*** Source material

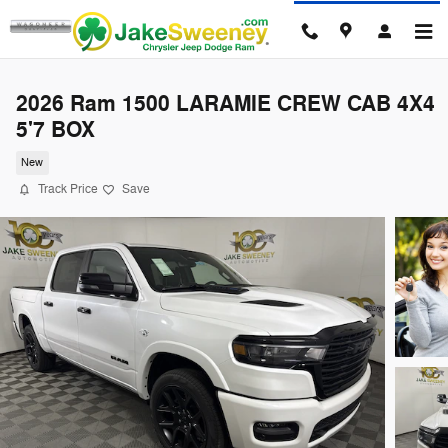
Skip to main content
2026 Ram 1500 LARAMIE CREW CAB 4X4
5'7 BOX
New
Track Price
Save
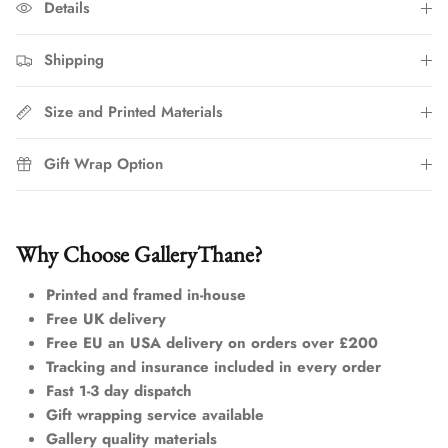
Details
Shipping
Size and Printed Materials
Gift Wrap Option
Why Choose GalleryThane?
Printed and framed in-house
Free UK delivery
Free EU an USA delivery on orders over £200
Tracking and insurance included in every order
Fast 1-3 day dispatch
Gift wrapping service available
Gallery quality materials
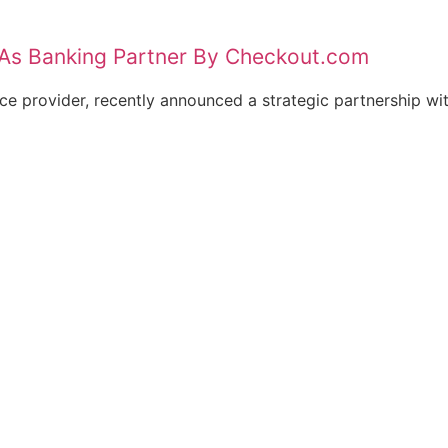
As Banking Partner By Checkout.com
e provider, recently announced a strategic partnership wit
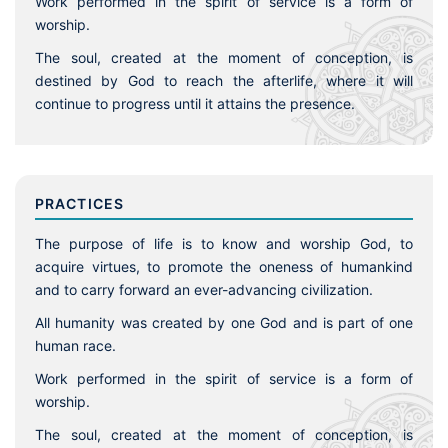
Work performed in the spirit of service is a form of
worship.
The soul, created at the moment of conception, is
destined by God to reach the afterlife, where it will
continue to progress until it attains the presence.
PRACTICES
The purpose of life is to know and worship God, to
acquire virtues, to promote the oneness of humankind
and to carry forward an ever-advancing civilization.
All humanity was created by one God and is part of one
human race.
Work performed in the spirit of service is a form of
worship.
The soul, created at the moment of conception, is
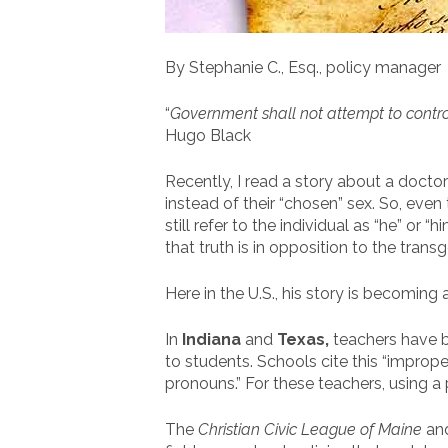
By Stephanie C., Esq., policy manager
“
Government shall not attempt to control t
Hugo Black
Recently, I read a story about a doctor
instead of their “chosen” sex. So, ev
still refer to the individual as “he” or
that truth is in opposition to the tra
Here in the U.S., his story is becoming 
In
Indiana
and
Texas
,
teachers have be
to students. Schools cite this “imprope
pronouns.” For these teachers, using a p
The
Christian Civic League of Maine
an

******
*** Source material

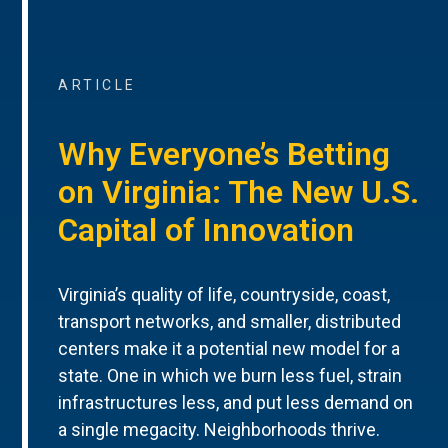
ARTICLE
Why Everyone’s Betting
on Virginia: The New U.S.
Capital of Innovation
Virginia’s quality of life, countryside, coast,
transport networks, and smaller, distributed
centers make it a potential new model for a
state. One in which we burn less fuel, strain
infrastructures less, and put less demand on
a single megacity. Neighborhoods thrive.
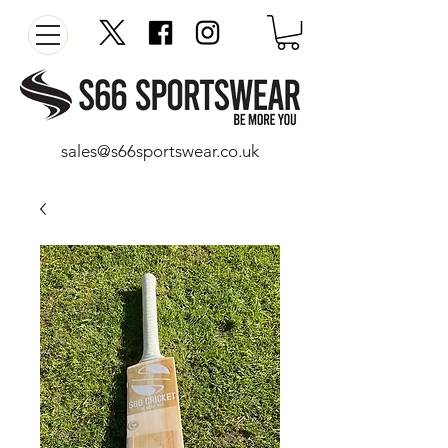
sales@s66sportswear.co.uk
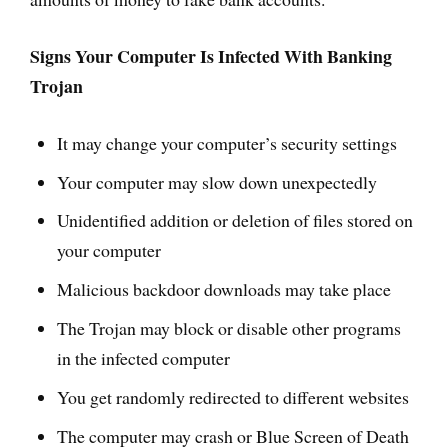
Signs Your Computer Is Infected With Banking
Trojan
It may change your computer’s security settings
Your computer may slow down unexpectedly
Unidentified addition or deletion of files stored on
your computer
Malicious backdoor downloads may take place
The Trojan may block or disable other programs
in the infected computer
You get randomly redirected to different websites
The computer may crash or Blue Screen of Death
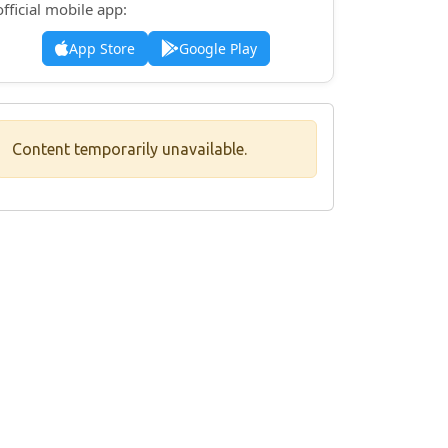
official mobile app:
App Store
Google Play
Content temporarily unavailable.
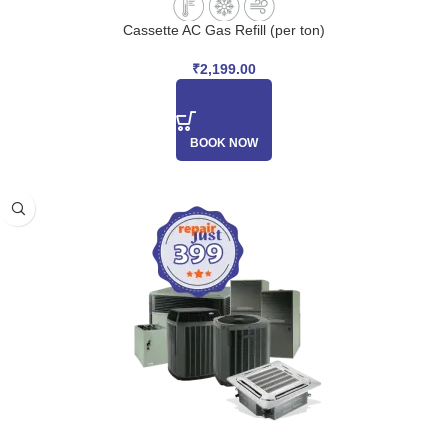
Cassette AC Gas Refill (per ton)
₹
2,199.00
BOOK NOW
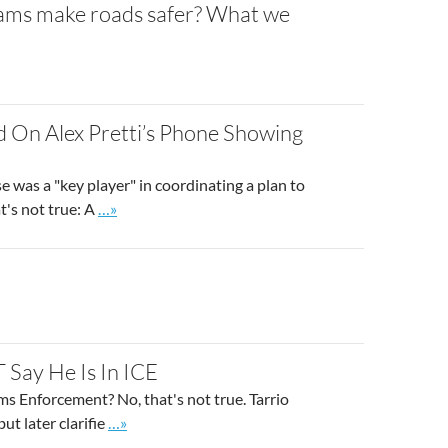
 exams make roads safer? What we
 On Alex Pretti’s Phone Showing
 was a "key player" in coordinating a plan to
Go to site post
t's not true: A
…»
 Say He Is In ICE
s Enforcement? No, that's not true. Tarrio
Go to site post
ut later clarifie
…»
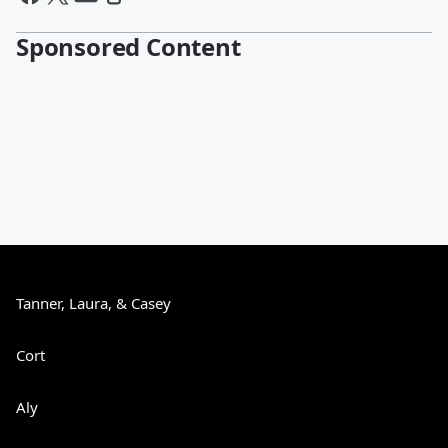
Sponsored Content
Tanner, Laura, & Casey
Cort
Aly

******
*** Source material

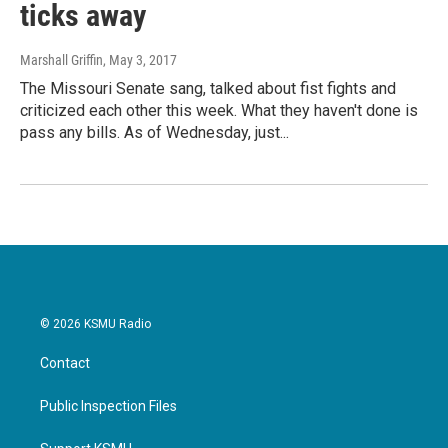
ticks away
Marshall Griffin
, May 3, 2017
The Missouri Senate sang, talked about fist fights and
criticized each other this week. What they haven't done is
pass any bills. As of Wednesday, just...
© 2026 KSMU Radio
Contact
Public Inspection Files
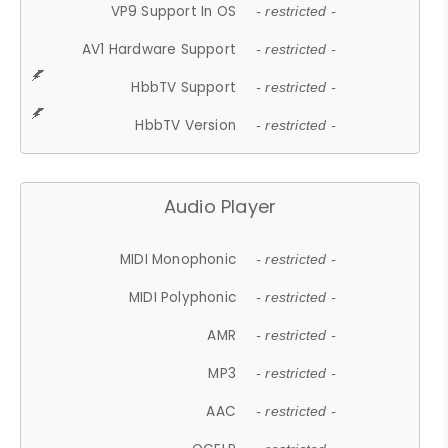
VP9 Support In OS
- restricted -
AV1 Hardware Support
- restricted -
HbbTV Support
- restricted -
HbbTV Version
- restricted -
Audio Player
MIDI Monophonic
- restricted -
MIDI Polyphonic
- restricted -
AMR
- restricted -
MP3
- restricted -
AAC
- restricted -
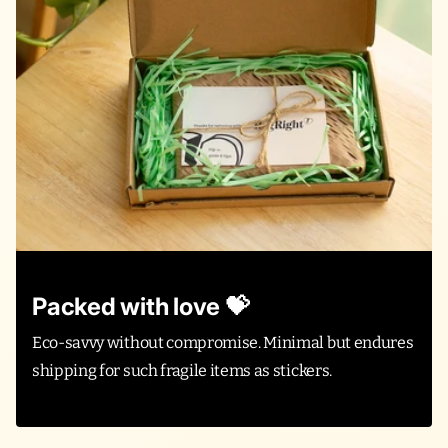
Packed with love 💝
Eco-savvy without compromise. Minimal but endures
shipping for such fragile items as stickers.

******

▶ [Assigned task]: All that is wanted is the lines above between the one containing "As Banking Partner By Checkout.com" and the one containing "that truth is in opposition to the tra", inclusive, restated word for word, with pictures omitted.

▶ [Reply]:
As Banking Partner By Checkout.com
e provider, recently announced a strategic partnership wit
Work performed in the spirit of service is a form of
worship.
The soul, created at the moment of conception, is
destined by God to reach the afterlife, where it will
continue to progress until it attains the presence.
PRACTICES
The purpose of life is to know and worship God, to
acquire virtues, to promote the oneness of humankind
and to carry forward an ever-advancing civilization.
All humanity was created by one God and is part of one
human race.
Work performed in the spirit of service is a form of
worship.
The soul, created at the moment of conception, is
By Stephanie C., Esq., policy manager
“
Government shall not attempt to control t
Hugo Black
Recently, I read a story about a doctor
instead of their “chosen” sex. So, ev
still refer to the individual as “he” or
that truth is in opposition to the tra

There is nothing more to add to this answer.